INFORMATION GIVEN Start Marker
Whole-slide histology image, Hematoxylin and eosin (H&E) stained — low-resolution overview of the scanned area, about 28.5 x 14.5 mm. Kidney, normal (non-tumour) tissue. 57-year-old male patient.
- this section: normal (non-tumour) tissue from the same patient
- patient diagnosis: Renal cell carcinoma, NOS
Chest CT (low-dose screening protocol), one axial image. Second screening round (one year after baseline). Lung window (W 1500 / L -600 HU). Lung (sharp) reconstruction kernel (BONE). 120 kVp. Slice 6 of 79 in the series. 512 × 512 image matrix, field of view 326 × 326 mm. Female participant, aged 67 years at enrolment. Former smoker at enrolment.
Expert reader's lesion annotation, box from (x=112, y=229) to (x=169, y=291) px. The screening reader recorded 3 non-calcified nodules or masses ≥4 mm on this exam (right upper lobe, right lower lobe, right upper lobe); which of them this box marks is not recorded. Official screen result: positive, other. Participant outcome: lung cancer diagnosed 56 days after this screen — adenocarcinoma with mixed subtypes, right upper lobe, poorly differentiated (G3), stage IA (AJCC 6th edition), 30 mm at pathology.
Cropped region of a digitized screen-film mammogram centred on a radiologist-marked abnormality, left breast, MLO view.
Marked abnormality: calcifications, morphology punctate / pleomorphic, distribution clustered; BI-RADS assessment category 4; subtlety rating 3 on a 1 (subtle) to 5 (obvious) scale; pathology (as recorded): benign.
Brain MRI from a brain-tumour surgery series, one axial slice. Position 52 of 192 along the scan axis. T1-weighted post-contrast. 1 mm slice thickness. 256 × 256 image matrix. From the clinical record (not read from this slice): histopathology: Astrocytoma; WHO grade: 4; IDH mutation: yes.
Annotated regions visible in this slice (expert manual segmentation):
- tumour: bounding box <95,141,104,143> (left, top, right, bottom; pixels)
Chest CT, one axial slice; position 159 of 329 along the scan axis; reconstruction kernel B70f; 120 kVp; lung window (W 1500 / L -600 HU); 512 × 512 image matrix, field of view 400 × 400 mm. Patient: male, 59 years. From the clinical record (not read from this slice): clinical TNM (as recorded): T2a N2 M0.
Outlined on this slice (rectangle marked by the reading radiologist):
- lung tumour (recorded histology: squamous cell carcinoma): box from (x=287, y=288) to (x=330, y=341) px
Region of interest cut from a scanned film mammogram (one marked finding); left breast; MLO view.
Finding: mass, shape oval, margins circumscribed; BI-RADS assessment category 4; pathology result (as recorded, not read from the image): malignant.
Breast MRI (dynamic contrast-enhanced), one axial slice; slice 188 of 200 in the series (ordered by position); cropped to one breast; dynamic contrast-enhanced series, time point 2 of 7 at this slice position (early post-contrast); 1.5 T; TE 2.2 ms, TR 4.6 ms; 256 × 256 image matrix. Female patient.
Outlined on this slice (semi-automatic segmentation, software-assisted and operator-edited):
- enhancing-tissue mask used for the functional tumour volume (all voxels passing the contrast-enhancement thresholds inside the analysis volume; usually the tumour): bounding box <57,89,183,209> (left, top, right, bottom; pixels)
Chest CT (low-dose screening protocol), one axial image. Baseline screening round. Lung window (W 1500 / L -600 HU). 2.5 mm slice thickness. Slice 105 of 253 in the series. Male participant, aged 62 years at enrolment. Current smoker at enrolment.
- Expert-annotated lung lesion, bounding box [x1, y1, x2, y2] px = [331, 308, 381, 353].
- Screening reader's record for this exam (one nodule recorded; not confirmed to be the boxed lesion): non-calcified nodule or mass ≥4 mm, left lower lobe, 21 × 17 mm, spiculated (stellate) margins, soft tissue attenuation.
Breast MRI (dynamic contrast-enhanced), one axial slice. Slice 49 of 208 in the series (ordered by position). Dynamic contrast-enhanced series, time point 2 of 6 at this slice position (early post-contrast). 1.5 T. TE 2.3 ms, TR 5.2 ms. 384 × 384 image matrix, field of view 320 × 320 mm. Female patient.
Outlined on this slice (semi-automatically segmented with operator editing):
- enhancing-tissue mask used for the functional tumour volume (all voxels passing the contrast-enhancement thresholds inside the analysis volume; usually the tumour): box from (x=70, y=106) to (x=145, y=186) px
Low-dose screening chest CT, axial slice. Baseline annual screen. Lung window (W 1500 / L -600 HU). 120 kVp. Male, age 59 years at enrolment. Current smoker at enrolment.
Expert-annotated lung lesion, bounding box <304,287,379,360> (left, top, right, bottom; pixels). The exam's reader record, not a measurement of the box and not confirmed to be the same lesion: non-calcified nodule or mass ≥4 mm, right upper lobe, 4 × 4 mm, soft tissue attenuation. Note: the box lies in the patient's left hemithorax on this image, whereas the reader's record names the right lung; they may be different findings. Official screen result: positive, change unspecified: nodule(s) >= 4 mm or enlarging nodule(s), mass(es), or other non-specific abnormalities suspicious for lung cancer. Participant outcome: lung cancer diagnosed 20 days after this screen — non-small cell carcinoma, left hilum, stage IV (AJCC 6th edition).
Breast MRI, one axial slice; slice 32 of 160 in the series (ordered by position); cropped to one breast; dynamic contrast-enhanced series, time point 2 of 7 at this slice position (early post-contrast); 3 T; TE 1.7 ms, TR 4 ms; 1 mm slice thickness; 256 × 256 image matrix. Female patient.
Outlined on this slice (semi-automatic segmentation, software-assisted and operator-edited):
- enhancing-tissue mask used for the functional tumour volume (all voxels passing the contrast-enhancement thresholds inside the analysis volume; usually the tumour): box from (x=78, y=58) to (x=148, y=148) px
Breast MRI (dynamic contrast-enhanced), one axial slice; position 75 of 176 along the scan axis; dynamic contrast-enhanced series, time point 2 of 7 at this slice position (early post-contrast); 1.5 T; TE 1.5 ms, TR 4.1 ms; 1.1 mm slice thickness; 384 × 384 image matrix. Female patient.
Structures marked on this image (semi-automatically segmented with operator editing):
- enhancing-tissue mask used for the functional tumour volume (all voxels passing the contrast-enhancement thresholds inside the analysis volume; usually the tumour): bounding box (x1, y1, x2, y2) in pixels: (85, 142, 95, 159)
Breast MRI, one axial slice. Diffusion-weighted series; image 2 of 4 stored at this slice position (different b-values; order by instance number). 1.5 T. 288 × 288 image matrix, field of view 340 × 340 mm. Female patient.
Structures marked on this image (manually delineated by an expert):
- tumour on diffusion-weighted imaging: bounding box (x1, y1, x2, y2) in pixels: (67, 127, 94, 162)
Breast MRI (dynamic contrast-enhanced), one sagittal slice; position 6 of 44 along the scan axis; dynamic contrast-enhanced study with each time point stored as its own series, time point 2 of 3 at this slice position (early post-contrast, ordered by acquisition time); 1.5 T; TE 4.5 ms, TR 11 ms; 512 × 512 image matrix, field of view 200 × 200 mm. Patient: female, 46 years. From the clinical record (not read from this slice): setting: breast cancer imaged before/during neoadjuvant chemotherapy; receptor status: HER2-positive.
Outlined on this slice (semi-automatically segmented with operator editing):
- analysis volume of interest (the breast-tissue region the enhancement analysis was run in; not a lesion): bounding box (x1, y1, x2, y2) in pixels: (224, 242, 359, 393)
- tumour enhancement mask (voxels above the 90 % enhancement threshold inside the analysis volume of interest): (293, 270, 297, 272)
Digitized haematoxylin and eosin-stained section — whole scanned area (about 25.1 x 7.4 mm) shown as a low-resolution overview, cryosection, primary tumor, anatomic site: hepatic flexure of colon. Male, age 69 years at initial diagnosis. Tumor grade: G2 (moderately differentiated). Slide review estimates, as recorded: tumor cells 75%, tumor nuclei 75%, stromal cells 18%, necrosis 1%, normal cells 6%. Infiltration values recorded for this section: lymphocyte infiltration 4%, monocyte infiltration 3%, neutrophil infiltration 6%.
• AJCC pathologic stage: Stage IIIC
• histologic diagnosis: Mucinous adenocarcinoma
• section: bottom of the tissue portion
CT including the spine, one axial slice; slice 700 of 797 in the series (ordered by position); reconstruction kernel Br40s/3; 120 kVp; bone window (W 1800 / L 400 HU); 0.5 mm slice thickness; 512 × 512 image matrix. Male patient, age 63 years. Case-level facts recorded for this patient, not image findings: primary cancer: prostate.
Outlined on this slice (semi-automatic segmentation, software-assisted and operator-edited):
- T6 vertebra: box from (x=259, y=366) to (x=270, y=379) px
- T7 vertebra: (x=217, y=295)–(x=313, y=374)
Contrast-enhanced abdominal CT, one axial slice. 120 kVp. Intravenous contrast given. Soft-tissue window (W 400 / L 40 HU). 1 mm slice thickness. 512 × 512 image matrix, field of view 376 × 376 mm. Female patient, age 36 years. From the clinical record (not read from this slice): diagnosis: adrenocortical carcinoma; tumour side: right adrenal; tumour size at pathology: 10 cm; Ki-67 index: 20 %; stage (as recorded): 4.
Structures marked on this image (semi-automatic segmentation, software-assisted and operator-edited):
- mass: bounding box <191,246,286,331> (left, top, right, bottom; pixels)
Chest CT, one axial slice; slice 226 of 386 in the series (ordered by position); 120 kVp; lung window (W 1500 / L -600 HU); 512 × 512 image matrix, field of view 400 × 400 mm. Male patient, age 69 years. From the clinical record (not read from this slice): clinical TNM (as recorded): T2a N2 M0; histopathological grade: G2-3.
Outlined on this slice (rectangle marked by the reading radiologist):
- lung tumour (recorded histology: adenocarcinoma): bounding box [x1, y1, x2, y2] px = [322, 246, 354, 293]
INFORMATION GIVEN End Marker
* **PROBLEM STATEMENT**
Copy back the listing above exactly, but only from the line with "diagnosis: Mucinous adenocarcinoma" through the line with "- T7 vertebra: (x=217, y=295)–(x=313, y=374)", both ends included.

* **OUTPUT BELOW**
• histologic diagnosis: Mucinous adenocarcinoma
• section: bottom of the tissue portion
CT including the spine, one axial slice; slice 700 of 797 in the series (ordered by position); reconstruction kernel Br40s/3; 120 kVp; bone window (W 1800 / L 400 HU); 0.5 mm slice thickness; 512 × 512 image matrix. Male patient, age 63 years. Case-level facts recorded for this patient, not image findings: primary cancer: prostate.
Outlined on this slice (semi-automatic segmentation, software-assisted and operator-edited):
- T6 vertebra: box from (x=259, y=366) to (x=270, y=379) px
- T7 vertebra: (x=217, y=295)–(x=313, y=374)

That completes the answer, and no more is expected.